#### EXERCISE BRIEF
Without the images, repeat every line of the listing exactly.

#### DATA SEGMENT

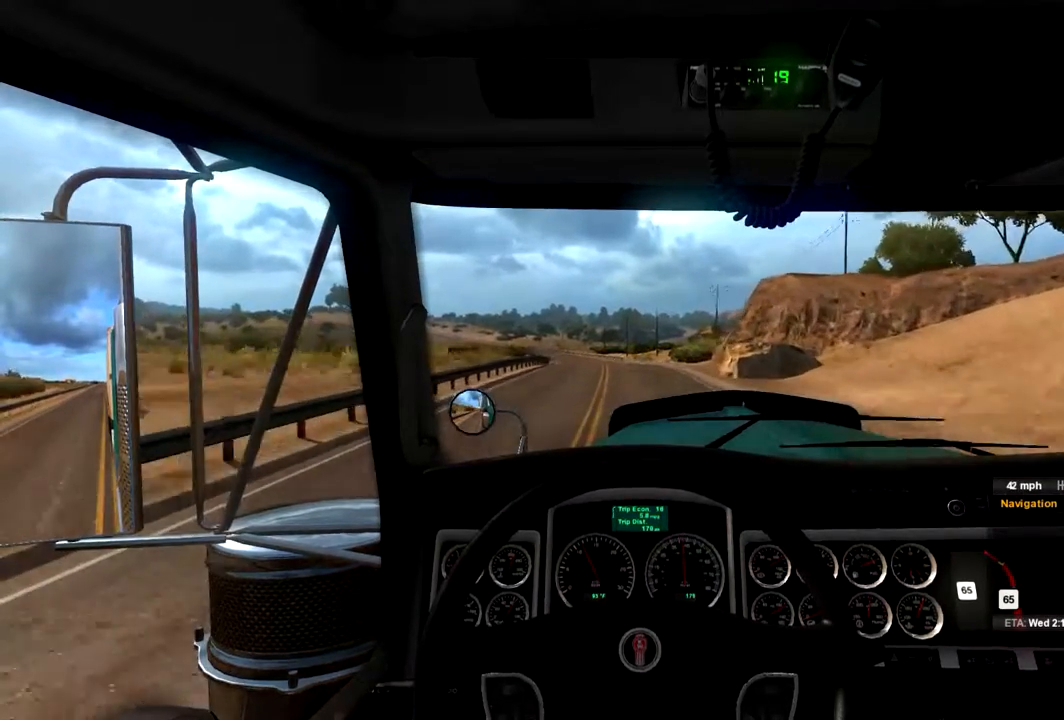
{"buttons": ["R2"], "left_stick": "center", "right_stick": "center", "events": [[33, "left_stick", "left"], [100, "left_stick", "center"]]}
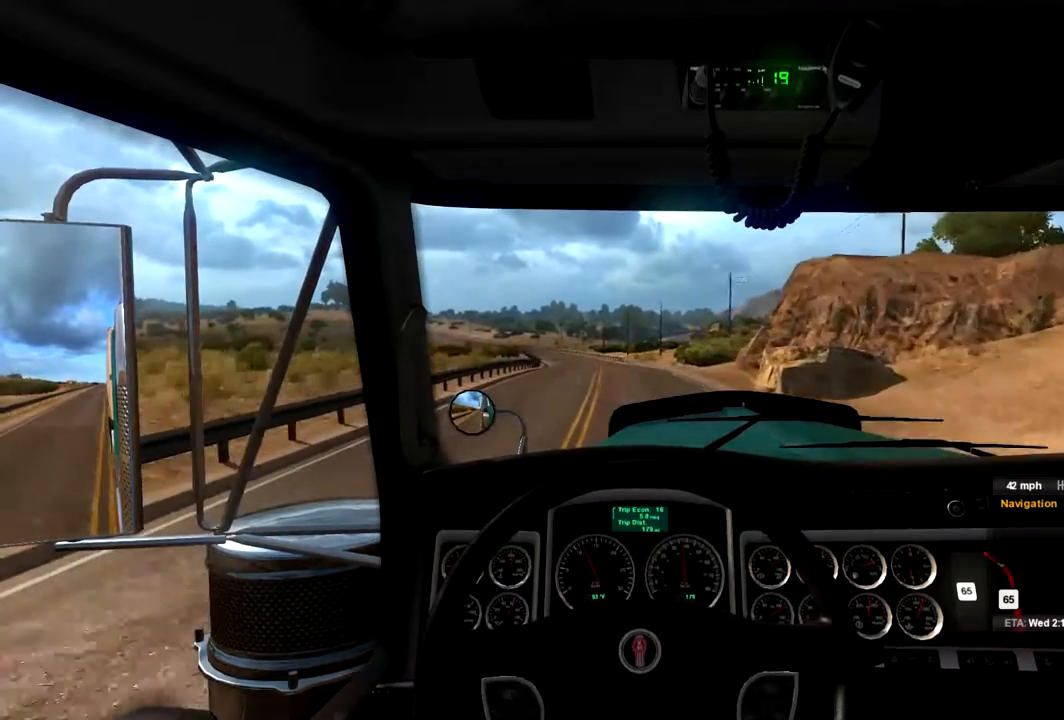
{"buttons": ["R2"], "left_stick": "center", "right_stick": "center", "events": []}
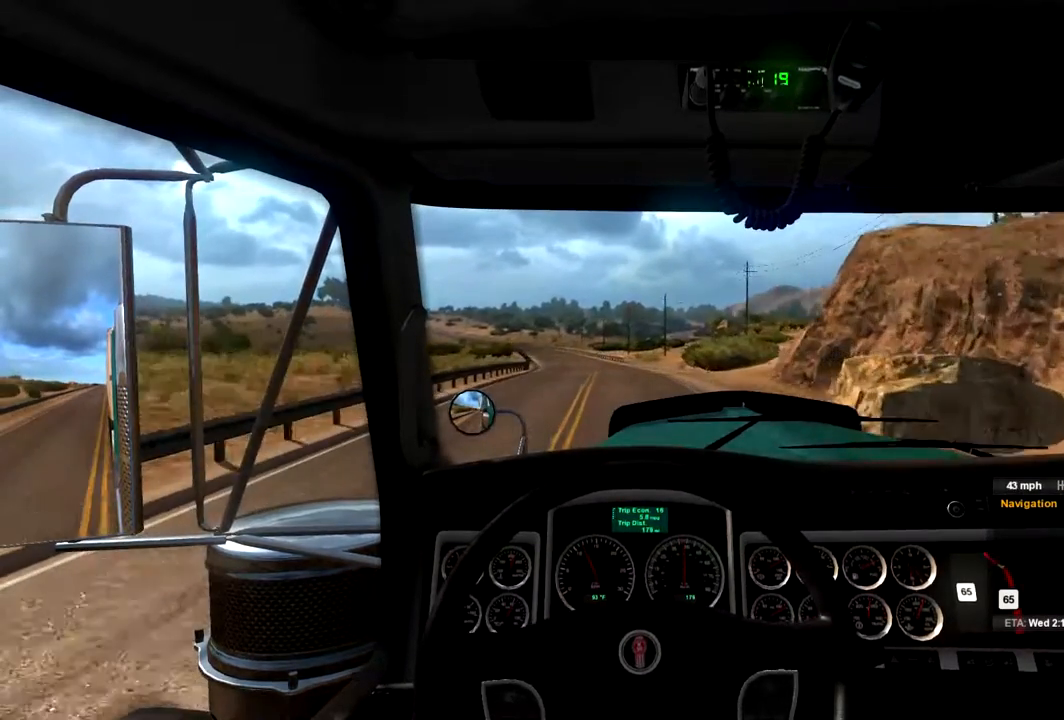
{"buttons": ["R2"], "left_stick": "center", "right_stick": "center", "events": [[233, "left_stick", "left"], [367, "left_stick", "center"]]}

#### SOLUTION
{"buttons": ["R2"], "left_stick": "center", "right_stick": "center", "events": [[33, "left_stick", "left"], [100, "left_stick", "center"]]}
{"buttons": ["R2"], "left_stick": "center", "right_stick": "center", "events": []}
{"buttons": ["R2"], "left_stick": "center", "right_stick": "center", "events": [[233, "left_stick", "left"], [367, "left_stick", "center"]]}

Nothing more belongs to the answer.